• Data supplied:
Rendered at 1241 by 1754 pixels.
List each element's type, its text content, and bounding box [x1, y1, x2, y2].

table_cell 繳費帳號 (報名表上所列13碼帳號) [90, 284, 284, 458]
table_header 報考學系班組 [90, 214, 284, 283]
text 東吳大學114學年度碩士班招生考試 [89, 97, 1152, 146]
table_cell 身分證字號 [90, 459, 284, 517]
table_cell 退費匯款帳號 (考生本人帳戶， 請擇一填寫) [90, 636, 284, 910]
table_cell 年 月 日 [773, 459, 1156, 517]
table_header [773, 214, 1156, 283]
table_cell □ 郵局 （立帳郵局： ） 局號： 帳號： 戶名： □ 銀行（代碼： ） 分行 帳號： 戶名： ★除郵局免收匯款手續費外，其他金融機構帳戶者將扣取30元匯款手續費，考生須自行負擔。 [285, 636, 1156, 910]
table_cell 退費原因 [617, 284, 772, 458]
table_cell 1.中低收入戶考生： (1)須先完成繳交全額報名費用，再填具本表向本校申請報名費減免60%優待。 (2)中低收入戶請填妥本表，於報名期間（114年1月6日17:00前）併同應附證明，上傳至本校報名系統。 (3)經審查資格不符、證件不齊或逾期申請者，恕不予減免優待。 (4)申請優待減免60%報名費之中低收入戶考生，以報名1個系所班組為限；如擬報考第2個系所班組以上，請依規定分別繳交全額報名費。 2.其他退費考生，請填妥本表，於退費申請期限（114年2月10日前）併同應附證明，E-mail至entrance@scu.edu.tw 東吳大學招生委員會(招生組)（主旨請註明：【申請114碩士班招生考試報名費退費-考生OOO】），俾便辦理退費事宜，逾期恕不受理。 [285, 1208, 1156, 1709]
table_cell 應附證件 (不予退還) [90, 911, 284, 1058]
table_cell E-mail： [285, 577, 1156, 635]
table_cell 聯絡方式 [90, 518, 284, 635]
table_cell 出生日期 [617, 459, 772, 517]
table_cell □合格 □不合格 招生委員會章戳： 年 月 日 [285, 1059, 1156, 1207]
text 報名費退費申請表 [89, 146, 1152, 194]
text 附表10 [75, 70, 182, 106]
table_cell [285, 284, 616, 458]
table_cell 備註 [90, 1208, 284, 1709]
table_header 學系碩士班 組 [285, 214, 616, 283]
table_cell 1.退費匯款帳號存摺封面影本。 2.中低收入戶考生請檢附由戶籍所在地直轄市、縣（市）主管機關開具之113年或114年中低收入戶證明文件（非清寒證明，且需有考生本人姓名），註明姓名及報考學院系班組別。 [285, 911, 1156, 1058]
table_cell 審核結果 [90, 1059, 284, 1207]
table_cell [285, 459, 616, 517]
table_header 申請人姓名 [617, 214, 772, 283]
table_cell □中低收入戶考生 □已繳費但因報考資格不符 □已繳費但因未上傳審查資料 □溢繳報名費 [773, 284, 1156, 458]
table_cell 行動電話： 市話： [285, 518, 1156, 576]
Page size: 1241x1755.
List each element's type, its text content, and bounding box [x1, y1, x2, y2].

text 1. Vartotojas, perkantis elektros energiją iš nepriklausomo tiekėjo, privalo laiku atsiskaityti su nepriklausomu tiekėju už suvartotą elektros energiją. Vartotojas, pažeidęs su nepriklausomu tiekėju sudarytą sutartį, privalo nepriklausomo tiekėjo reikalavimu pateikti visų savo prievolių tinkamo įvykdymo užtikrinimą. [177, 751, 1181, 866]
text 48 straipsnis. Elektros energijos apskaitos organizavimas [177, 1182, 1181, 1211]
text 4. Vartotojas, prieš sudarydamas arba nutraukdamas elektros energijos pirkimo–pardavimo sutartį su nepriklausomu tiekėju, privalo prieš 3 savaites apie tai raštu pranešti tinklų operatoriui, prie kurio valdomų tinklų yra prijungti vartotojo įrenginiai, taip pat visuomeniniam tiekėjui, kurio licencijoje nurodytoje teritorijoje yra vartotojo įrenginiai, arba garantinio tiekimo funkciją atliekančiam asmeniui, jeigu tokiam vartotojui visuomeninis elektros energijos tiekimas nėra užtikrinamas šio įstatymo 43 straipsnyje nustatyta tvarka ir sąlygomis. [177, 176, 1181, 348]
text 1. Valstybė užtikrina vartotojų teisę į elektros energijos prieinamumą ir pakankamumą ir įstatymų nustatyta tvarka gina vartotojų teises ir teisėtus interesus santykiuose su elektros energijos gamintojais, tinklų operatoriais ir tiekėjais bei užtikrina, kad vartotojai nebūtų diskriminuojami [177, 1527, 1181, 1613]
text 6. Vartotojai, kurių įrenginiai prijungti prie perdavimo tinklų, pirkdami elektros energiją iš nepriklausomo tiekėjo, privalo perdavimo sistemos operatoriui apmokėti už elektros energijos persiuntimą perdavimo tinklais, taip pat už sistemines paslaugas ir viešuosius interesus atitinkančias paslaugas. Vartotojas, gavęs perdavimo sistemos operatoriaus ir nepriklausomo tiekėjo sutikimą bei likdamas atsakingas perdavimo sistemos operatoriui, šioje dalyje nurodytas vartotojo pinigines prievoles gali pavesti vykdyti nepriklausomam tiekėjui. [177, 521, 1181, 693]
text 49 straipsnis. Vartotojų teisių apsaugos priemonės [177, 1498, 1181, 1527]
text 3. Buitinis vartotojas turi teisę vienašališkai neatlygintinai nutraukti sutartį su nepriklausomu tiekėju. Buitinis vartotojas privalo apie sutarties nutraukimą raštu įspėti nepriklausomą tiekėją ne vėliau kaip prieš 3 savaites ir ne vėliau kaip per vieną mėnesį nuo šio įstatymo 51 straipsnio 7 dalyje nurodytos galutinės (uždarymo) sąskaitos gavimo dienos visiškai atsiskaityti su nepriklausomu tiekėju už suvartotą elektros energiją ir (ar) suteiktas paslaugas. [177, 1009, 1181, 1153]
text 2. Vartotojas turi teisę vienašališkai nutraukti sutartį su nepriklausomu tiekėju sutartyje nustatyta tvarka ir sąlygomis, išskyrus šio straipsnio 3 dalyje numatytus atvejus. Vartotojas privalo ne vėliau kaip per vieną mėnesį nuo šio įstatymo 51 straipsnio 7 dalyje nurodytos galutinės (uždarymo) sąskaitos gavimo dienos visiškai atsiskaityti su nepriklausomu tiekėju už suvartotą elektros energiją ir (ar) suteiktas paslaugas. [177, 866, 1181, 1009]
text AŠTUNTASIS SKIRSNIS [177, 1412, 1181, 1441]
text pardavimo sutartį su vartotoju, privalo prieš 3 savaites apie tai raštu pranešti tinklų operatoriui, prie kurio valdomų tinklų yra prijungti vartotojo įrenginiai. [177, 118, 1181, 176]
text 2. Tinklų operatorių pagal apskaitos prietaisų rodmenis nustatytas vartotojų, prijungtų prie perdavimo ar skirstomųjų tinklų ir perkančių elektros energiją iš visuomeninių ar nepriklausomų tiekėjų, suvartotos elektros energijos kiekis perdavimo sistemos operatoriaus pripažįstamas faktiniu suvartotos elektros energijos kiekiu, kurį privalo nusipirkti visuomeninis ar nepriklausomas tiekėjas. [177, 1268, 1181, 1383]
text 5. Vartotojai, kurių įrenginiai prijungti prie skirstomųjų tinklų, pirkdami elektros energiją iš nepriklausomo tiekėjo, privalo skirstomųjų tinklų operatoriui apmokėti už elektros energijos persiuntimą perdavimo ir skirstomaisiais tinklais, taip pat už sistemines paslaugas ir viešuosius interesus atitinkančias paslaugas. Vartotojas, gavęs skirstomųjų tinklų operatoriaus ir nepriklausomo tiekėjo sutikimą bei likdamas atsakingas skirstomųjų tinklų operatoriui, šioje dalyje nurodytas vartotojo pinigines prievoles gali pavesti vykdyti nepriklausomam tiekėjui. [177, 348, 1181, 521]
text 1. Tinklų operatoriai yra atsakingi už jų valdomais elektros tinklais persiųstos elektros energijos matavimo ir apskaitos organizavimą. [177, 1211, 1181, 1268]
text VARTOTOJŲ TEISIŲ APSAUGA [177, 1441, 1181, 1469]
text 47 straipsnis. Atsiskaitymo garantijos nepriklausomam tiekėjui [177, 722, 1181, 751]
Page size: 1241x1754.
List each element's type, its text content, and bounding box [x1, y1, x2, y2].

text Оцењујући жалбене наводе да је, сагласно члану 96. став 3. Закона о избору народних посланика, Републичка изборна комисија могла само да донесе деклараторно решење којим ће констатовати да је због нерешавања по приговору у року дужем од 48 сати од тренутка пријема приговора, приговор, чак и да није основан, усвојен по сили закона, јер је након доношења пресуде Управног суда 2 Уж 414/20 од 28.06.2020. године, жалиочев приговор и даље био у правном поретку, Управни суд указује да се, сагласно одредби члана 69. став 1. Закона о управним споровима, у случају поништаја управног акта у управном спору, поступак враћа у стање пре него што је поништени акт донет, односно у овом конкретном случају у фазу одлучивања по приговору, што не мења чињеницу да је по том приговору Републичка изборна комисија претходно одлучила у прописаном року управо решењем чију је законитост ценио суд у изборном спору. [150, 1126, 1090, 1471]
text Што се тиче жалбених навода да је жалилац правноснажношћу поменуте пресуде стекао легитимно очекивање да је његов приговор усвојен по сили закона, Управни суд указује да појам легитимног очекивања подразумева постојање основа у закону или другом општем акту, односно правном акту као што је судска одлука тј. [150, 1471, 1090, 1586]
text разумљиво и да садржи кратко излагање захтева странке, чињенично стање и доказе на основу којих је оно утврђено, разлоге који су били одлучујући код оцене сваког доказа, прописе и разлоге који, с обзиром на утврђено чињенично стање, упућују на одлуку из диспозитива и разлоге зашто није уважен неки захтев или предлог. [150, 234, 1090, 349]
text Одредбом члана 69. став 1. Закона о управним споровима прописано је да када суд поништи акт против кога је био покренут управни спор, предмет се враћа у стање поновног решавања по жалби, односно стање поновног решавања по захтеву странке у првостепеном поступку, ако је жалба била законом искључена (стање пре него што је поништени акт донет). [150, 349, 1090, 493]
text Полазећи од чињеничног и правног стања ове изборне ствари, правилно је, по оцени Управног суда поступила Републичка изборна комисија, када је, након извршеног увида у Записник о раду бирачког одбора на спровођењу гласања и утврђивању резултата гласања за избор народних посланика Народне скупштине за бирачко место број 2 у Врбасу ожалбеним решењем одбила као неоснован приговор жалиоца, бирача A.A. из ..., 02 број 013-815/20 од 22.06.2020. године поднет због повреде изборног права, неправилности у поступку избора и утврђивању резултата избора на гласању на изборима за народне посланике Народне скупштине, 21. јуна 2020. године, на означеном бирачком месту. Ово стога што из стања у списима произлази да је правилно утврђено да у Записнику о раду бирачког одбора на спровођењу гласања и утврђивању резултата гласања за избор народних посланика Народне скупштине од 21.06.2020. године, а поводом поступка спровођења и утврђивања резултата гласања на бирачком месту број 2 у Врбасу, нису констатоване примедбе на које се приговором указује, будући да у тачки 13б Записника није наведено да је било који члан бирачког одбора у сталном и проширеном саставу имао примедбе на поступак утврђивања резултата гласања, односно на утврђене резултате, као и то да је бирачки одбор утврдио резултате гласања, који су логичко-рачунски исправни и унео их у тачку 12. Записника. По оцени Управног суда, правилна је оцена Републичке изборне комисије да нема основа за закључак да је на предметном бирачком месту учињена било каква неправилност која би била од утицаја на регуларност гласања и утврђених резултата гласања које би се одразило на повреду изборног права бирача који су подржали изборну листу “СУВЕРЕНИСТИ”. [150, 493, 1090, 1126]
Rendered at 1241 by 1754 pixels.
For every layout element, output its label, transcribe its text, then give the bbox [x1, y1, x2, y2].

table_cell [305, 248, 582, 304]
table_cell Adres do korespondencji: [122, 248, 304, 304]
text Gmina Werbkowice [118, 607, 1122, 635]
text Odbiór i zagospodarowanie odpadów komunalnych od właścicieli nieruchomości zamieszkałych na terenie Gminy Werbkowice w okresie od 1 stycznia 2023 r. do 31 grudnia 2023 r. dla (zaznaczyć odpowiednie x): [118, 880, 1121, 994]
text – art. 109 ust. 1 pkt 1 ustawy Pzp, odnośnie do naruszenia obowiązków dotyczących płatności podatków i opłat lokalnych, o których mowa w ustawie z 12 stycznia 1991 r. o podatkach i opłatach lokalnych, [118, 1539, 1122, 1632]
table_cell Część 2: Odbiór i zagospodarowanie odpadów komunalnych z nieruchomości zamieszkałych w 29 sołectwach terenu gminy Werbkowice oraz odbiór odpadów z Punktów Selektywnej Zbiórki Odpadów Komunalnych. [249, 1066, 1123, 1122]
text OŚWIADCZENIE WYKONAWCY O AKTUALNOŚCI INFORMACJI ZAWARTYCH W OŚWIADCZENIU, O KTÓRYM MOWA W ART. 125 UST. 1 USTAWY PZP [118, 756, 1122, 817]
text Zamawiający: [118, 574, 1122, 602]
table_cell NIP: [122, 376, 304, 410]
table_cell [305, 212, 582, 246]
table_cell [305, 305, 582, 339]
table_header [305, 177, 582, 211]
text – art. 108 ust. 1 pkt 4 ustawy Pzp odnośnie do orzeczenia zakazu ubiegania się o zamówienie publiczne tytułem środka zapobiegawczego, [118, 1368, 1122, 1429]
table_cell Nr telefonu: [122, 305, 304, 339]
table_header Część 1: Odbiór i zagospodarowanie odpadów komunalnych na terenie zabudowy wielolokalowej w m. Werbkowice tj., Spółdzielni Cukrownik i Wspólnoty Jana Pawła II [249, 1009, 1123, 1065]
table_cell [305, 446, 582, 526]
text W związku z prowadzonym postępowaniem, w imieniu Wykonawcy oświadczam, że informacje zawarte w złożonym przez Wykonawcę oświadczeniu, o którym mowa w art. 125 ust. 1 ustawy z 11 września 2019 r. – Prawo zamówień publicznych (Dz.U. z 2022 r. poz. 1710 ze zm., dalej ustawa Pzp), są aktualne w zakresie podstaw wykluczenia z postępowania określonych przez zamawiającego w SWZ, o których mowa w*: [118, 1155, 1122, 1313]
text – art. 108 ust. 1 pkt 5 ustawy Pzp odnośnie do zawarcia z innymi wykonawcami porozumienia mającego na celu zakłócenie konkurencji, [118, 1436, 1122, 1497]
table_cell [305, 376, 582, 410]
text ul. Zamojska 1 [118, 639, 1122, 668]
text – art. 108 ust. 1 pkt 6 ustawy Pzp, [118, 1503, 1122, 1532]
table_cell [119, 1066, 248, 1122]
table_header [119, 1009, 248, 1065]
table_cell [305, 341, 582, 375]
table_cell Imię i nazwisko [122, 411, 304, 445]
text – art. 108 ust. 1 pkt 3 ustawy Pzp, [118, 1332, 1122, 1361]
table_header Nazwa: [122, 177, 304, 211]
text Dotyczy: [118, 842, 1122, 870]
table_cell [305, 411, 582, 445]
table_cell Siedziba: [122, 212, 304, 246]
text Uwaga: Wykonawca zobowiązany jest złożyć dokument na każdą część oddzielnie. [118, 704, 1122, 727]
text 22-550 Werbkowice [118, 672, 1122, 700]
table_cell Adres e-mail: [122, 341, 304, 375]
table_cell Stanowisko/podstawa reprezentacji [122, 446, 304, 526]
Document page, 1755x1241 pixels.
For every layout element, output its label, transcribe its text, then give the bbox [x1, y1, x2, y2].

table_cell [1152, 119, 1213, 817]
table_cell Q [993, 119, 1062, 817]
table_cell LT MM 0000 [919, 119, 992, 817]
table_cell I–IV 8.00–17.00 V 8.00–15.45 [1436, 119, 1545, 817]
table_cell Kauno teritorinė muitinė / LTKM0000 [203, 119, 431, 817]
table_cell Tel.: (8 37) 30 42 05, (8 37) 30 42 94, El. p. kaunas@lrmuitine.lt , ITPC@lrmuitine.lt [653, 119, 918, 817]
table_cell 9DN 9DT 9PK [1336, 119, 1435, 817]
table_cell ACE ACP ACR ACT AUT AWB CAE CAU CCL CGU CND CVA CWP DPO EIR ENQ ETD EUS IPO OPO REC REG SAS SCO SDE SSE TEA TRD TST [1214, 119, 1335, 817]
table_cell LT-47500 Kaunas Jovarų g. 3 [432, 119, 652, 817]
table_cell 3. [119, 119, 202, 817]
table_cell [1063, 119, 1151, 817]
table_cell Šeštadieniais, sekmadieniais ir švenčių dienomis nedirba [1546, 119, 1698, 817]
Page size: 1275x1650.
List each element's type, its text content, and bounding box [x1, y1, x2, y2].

• Your task: Please give only the rows from "text 1. Vartotojas, perkantis" through "text 4. Vartotojas, prieš" again, changing "Vartotojas" to "Pirkėjas" and leaving everything else untouched.

• Full answer:
text 1. Pirkėjas, perkantis elektros energiją iš nepriklausomo tiekėjo, privalo laiku atsiskaityti su nepriklausomu tiekėju už suvartotą elektros energiją. Pirkėjas, pažeidęs su nepriklausomu tiekėju sudarytą sutartį, privalo nepriklausomo tiekėjo reikalavimu pateikti visų savo prievolių tinkamo įvykdymo užtikrinimą. [177, 751, 1181, 866]
text 48 straipsnis. Elektros energijos apskaitos organizavimas [177, 1182, 1181, 1211]
text 4. Pirkėjas, prieš sudarydamas arba nutraukdamas elektros energijos pirkimo–pardavimo sutartį su nepriklausomu tiekėju, privalo prieš 3 savaites apie tai raštu pranešti tinklų operatoriui, prie kurio valdomų tinklų yra prijungti vartotojo įrenginiai, taip pat visuomeniniam tiekėjui, kurio licencijoje nurodytoje teritorijoje yra vartotojo įrenginiai, arba garantinio tiekimo funkciją atliekančiam asmeniui, jeigu tokiam vartotojui visuomeninis elektros energijos tiekimas nėra užtikrinamas šio įstatymo 43 straipsnyje nustatyta tvarka ir sąlygomis. [177, 176, 1181, 348]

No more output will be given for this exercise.